# WHAT IS NEEDED
Rewrite the items as a Markdown table with the columns "No." and "Line," starting at the first line of the items and ending at the line containing "有关详细信息，请参阅 [通过", both included. Give each line its own numbered row and leave out blank lines.

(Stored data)
((
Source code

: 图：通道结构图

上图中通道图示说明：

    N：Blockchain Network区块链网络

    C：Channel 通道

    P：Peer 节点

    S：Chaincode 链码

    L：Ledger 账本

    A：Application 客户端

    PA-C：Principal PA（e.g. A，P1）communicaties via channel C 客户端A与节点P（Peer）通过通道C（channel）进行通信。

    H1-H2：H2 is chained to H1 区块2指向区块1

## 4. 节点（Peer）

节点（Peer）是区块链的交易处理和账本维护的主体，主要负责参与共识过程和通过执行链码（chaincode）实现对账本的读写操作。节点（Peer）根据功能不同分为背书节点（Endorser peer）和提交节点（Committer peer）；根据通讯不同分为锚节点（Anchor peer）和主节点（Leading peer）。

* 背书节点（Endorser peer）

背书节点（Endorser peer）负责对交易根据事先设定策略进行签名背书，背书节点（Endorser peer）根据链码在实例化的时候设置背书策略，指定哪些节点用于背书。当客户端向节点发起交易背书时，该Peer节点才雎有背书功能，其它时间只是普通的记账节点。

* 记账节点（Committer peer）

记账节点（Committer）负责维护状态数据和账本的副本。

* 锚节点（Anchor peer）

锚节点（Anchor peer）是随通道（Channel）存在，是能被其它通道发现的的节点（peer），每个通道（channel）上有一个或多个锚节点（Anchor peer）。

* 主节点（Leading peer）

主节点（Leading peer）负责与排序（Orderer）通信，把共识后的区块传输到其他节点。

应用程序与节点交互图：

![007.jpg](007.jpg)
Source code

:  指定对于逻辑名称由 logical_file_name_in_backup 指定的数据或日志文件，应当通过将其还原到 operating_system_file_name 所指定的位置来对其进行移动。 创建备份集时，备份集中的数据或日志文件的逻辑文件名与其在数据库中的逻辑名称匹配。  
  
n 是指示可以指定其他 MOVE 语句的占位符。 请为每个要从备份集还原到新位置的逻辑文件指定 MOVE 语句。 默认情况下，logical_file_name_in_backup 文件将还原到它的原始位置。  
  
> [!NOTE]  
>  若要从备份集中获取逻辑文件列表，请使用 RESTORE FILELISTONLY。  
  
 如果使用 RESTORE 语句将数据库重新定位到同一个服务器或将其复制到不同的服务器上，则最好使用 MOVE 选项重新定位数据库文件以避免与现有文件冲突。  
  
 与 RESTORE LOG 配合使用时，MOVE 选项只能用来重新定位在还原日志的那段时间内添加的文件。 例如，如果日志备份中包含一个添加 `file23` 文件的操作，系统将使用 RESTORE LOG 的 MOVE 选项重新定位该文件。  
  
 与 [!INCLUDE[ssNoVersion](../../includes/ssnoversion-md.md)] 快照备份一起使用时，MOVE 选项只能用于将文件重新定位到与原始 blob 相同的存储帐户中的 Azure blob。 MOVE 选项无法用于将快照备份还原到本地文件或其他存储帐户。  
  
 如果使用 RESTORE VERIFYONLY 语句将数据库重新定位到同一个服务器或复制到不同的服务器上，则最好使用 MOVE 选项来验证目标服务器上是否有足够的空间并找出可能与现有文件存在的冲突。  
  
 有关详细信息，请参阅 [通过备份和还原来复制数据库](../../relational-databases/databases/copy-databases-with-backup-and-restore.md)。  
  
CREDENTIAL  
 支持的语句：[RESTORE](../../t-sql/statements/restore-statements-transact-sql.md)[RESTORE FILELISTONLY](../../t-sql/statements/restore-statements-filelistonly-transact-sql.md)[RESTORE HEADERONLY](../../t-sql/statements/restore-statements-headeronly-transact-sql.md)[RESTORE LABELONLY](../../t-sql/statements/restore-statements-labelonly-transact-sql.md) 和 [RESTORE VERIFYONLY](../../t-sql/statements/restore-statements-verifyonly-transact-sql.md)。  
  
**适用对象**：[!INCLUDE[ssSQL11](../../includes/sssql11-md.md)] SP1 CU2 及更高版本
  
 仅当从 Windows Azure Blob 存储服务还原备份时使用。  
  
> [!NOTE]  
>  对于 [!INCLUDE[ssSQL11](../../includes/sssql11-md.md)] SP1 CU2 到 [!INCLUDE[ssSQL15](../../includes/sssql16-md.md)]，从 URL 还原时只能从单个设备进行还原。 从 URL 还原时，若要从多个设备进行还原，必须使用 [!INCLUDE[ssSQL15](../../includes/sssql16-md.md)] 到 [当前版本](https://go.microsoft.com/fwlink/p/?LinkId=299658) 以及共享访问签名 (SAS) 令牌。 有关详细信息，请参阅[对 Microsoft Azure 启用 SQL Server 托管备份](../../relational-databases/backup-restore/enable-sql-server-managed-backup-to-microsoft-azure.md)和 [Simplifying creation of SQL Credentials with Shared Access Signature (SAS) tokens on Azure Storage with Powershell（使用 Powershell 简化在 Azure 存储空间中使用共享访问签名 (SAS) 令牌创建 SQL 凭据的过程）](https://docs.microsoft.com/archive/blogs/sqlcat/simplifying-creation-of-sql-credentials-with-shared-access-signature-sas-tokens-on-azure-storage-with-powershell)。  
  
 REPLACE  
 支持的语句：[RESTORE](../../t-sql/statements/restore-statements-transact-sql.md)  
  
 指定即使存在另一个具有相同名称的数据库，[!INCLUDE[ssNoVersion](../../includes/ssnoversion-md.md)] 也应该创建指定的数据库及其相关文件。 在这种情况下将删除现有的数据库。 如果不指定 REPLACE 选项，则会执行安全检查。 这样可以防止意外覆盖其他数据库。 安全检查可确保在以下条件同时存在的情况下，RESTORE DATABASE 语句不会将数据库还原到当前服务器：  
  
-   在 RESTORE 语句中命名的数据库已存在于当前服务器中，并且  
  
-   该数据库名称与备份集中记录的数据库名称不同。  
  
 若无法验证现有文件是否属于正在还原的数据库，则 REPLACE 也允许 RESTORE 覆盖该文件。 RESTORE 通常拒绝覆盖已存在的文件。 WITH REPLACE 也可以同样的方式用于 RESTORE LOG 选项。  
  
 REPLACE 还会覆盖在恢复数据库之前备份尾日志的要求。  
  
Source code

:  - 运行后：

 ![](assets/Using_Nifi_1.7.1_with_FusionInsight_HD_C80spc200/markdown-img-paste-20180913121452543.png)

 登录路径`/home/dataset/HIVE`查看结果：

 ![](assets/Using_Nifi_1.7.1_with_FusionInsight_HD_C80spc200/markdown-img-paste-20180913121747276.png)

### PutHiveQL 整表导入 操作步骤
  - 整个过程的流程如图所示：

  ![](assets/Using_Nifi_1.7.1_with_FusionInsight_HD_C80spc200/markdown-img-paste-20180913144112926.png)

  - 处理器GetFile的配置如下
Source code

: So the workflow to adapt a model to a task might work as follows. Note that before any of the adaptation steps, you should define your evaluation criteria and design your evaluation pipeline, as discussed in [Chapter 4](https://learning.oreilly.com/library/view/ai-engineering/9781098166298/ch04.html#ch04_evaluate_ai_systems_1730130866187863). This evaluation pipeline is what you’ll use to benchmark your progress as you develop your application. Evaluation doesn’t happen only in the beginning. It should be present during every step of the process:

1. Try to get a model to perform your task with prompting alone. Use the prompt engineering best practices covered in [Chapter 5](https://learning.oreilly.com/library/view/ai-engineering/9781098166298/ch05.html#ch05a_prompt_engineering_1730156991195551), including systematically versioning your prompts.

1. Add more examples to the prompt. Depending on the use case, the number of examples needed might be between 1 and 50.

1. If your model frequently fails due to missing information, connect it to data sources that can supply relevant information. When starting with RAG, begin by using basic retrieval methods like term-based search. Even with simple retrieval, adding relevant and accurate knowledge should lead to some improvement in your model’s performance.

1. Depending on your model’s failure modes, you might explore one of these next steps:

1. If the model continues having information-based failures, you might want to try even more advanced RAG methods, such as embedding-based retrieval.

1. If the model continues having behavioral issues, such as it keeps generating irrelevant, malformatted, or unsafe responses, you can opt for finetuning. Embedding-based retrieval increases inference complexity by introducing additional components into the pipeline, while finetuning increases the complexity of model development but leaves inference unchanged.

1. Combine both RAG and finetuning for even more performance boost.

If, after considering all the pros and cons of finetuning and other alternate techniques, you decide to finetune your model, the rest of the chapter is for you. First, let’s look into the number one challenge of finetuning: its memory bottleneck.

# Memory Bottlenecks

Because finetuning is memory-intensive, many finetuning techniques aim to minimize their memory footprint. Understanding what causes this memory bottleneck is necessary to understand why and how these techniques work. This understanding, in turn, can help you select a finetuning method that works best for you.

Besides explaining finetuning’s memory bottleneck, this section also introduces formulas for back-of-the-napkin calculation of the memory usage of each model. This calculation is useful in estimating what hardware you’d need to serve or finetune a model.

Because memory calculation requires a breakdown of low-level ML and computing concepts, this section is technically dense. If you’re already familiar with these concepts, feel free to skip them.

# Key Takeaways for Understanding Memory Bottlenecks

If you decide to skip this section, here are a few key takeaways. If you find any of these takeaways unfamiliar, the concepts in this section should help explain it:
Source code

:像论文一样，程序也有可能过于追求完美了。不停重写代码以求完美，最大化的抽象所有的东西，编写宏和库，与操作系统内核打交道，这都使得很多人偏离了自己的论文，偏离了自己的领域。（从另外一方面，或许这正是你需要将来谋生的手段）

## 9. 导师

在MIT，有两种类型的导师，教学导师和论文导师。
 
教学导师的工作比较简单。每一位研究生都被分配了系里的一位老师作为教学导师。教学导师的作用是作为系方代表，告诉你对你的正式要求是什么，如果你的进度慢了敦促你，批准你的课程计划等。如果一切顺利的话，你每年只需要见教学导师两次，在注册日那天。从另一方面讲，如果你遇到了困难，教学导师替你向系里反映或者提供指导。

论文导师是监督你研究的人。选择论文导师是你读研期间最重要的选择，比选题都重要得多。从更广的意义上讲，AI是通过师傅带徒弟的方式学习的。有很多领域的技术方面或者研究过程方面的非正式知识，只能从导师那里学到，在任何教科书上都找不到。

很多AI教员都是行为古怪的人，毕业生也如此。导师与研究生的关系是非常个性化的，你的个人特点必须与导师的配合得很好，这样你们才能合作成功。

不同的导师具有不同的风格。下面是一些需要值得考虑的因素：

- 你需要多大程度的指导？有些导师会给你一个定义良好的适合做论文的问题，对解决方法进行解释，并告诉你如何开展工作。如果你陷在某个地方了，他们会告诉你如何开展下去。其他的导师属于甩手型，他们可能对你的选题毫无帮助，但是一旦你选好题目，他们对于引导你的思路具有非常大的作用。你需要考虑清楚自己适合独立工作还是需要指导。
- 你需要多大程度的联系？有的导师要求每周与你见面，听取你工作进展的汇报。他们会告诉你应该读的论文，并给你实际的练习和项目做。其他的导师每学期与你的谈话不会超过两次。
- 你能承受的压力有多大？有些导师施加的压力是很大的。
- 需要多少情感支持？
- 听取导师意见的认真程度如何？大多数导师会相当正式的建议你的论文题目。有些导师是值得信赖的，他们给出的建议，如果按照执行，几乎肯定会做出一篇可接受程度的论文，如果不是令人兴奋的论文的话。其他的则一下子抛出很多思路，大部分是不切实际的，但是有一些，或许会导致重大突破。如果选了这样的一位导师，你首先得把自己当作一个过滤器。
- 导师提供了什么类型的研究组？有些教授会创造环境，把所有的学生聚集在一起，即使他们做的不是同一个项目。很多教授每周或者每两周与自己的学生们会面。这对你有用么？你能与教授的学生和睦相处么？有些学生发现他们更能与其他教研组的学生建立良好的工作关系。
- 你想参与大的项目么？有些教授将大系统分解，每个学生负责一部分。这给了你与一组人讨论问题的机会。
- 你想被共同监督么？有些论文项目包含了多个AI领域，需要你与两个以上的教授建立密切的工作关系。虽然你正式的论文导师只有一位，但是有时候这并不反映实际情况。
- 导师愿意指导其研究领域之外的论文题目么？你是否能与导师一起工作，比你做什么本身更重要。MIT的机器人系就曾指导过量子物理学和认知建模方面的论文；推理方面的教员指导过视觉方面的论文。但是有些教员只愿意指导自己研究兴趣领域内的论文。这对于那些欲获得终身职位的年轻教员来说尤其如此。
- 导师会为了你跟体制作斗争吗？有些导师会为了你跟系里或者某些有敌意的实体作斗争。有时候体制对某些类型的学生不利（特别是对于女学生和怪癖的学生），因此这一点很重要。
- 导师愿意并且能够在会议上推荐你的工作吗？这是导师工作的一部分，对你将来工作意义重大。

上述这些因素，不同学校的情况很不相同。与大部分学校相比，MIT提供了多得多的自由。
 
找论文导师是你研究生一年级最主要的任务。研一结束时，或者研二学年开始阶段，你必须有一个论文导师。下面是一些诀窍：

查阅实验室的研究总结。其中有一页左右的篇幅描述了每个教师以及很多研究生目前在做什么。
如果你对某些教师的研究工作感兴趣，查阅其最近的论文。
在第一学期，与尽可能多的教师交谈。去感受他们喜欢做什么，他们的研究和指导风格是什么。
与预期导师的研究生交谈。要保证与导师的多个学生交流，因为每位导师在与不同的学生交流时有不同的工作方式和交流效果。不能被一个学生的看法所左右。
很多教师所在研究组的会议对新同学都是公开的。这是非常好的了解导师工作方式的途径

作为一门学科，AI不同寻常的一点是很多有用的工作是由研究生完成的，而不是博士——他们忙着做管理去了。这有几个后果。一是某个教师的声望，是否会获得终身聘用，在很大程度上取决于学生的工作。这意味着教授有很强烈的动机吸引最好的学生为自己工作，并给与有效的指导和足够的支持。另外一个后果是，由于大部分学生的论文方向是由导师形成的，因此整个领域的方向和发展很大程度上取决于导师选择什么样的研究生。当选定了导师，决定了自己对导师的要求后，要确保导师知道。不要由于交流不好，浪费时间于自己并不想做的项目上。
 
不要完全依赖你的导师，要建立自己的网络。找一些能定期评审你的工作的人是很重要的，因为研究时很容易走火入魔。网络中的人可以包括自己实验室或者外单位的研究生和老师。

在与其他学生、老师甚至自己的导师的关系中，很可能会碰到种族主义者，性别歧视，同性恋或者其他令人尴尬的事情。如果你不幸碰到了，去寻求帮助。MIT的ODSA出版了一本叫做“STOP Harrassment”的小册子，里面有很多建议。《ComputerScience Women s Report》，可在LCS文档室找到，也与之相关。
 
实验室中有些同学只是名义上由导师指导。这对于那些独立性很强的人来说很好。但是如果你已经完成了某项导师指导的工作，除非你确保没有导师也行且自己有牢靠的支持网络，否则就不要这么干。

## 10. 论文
))
# SOLUTION FOR THIS TASK
| No. | Line |
|---|---|
| 1 | Source code |
| 2 | : 图：通道结构图 |
| 3 | 上图中通道图示说明： |
| 4 |     N：Blockchain Network区块链网络 |
| 5 |     C：Channel 通道 |
| 6 |     P：Peer 节点 |
| 7 |     S：Chaincode 链码 |
| 8 |     L：Ledger 账本 |
| 9 |     A：Application 客户端 |
| 10 |     PA-C：Principal PA（e.g. A，P1）communicaties via channel C 客户端A与节点P（Peer）通过通道C（channel）进行通信。 |
| 11 |     H1-H2：H2 is chained to H1 区块2指向区块1 |
| 12 | ## 4. 节点（Peer） |
| 13 | 节点（Peer）是区块链的交易处理和账本维护的主体，主要负责参与共识过程和通过执行链码（chaincode）实现对账本的读写操作。节点（Peer）根据功能不同分为背书节点（Endorser peer）和提交节点（Committer peer）；根据通讯不同分为锚节点（Anchor peer）和主节点（Leading peer）。 |
| 14 | * 背书节点（Endorser peer） |
| 15 | 背书节点（Endorser peer）负责对交易根据事先设定策略进行签名背书，背书节点（Endorser peer）根据链码在实例化的时候设置背书策略，指定哪些节点用于背书。当客户端向节点发起交易背书时，该Peer节点才雎有背书功能，其它时间只是普通的记账节点。 |
| 16 | * 记账节点（Committer peer） |
| 17 | 记账节点（Committer）负责维护状态数据和账本的副本。 |
| 18 | * 锚节点（Anchor peer） |
| 19 | 锚节点（Anchor peer）是随通道（Channel）存在，是能被其它通道发现的的节点（peer），每个通道（channel）上有一个或多个锚节点（Anchor peer）。 |
| 20 | * 主节点（Leading peer） |
| 21 | 主节点（Leading peer）负责与排序（Orderer）通信，把共识后的区块传输到其他节点。 |
| 22 | 应用程序与节点交互图： |
| 23 | ![007.jpg](007.jpg) |
| 24 | Source code |
| 25 | :  指定对于逻辑名称由 logical_file_name_in_backup 指定的数据或日志文件，应当通过将其还原到 operating_system_file_name 所指定的位置来对其进行移动。 创建备份集时，备份集中的数据或日志文件的逻辑文件名与其在数据库中的逻辑名称匹配。   |
| 26 | n 是指示可以指定其他 MOVE 语句的占位符。 请为每个要从备份集还原到新位置的逻辑文件指定 MOVE 语句。 默认情况下，logical_file_name_in_backup 文件将还原到它的原始位置。   |
| 27 | > [!NOTE]   |
| 28 | >  若要从备份集中获取逻辑文件列表，请使用 RESTORE FILELISTONLY。   |
| 29 |  如果使用 RESTORE 语句将数据库重新定位到同一个服务器或将其复制到不同的服务器上，则最好使用 MOVE 选项重新定位数据库文件以避免与现有文件冲突。   |
| 30 |  与 RESTORE LOG 配合使用时，MOVE 选项只能用来重新定位在还原日志的那段时间内添加的文件。 例如，如果日志备份中包含一个添加 `file23` 文件的操作，系统将使用 RESTORE LOG 的 MOVE 选项重新定位该文件。   |
| 31 |  与 [!INCLUDE[ssNoVersion](../../includes/ssnoversion-md.md)] 快照备份一起使用时，MOVE 选项只能用于将文件重新定位到与原始 blob 相同的存储帐户中的 Azure blob。 MOVE 选项无法用于将快照备份还原到本地文件或其他存储帐户。   |
| 32 |  如果使用 RESTORE VERIFYONLY 语句将数据库重新定位到同一个服务器或复制到不同的服务器上，则最好使用 MOVE 选项来验证目标服务器上是否有足够的空间并找出可能与现有文件存在的冲突。   |
| 33 |  有关详细信息，请参阅 [通过备份和还原来复制数据库](../../relational-databases/databases/copy-databases-with-backup-and-restore.md)。   |